Blogs & columns
Dolf Algra
Dolf Algra
3 minuten leestijd
Blog

Een ongelooflijke puinhoop

1 reactie

Soms zakt je de moed echt heel diep in de schoenen. Dat overkwam me bij het lezen van het laatste jaarverslag van het UWV.

Ik geef meteen toe: dat doe je niet voor de lol. Maar ik was even op zoek naar de allerlaatste cijfers betreffende de sociaal-medische beoordeling bij deze publieke verzekeraar. Dat is van het grootste belang voor een miljoen werkende Nederlanders die volledig afhankelijk zijn van een goed en effectief functionerend UWV. Zowel qua inkomen, als qua werk en loopbaan.

Voor wie het ontgaan is: die sociaal-medische beoordeling is een ongelooflijke puinhoop aan het worden. Alle indicatoren staan diep in het rood. Het aantal beoordelingen is sterk gedaald, de werkvoorraad loopt hard op, van tijdigheid is geen sprake meer, en het aantal dwangsommen ten gevolge van ingebrekestelling neemt fors toe.

Maar dat het echt zo’n puinhoop is, zul je natuurlijk niet in zo’n jaarverslag lezen. Dat zou een brevet van onvermogen zijn én dan kun je als directie meteen je biezen pakken.

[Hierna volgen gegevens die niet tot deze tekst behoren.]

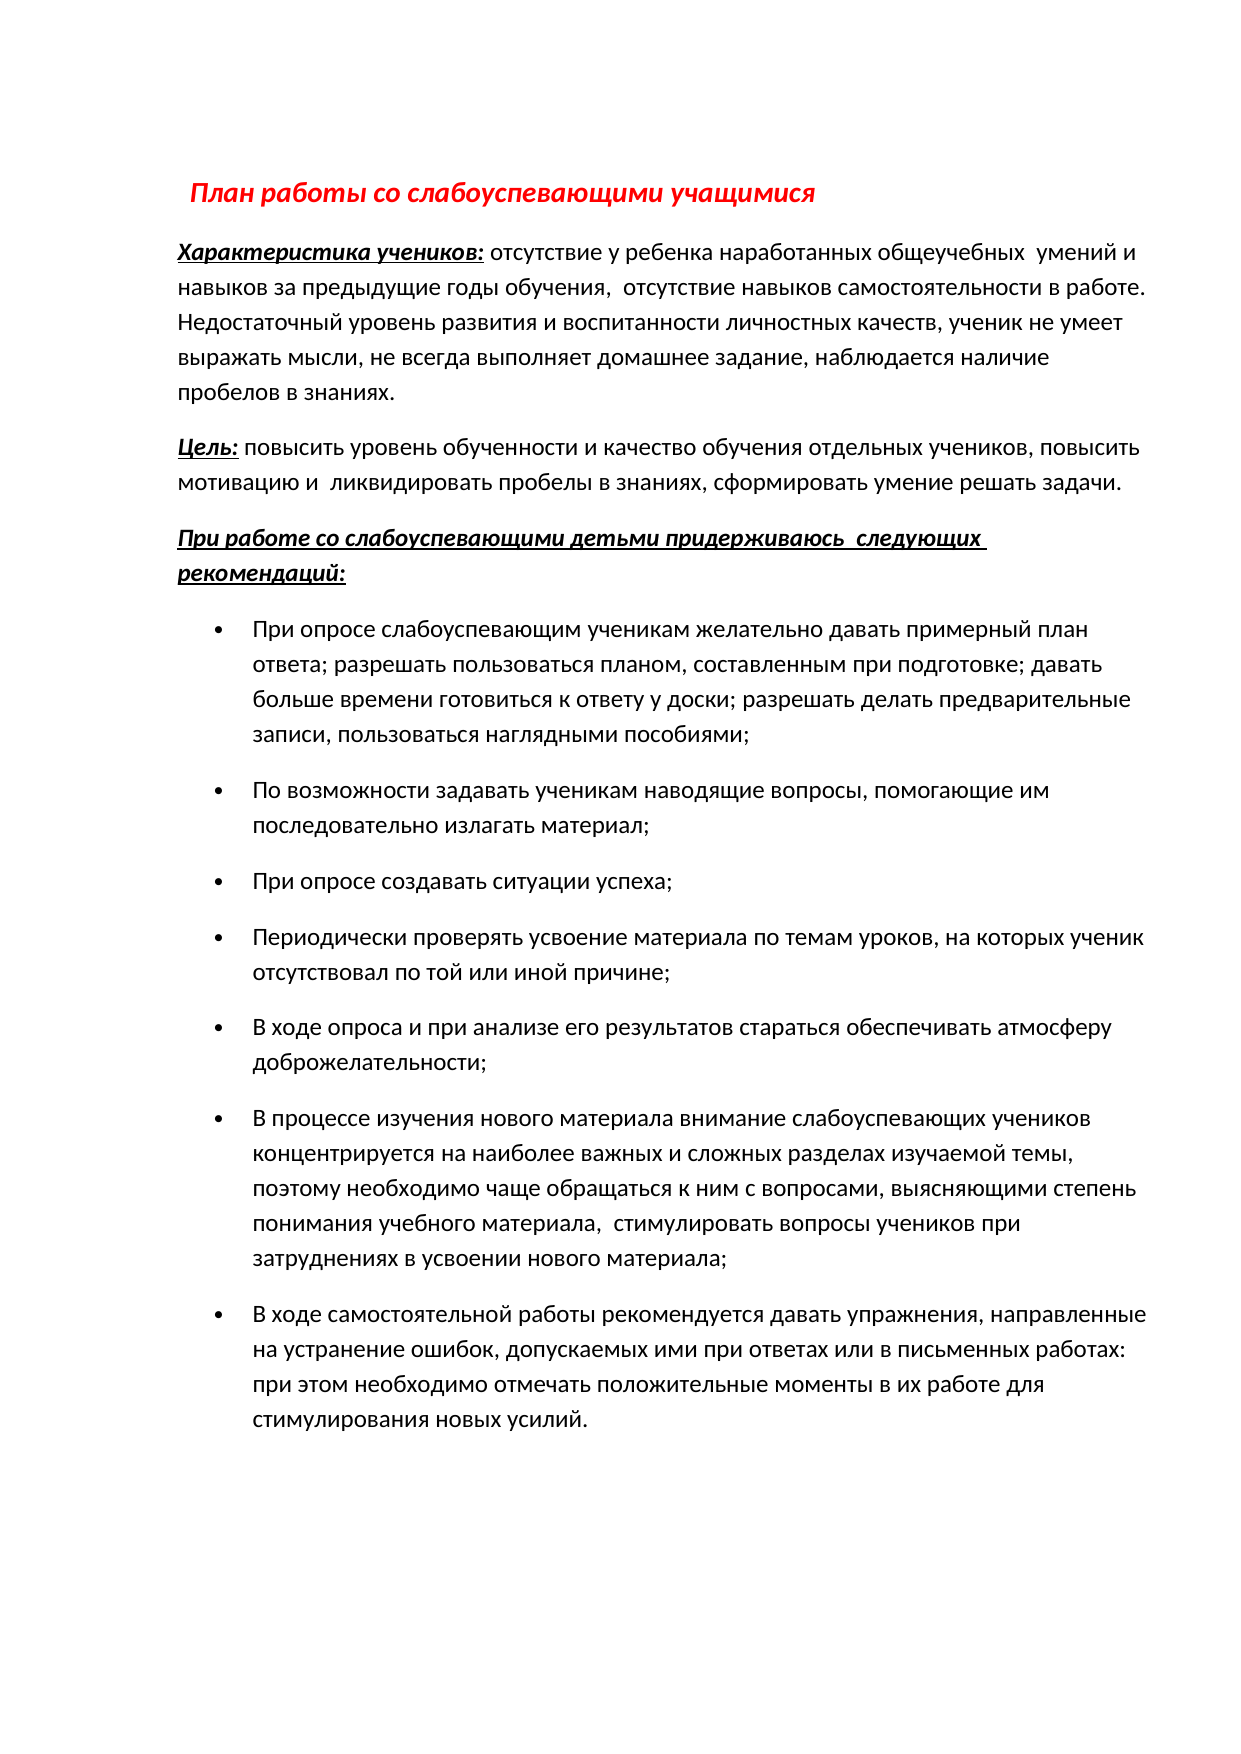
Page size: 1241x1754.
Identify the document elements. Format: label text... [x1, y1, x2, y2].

In beleidstaal verwoord je zo’n heikel probleem veel omfloerster. Dus laat je opschrijven: ‘dat demismatch– tussen de voortdurende toenemende vraag naar sociaal-medische beoordeling én de beperkte beoordelingscapaciteit waarover we beschikken –een urgent en aanhoudend punt van zorgis’.

Let even op het sleutelwoordje ‘mismatch’. Heerlijk. Dat bekt lekker neutraal en kent tegelijkertijd geen enkele richting. Naar dat soort woorden zijn de woordvoerders altijd op zoek. Even sussend als nietszeggend.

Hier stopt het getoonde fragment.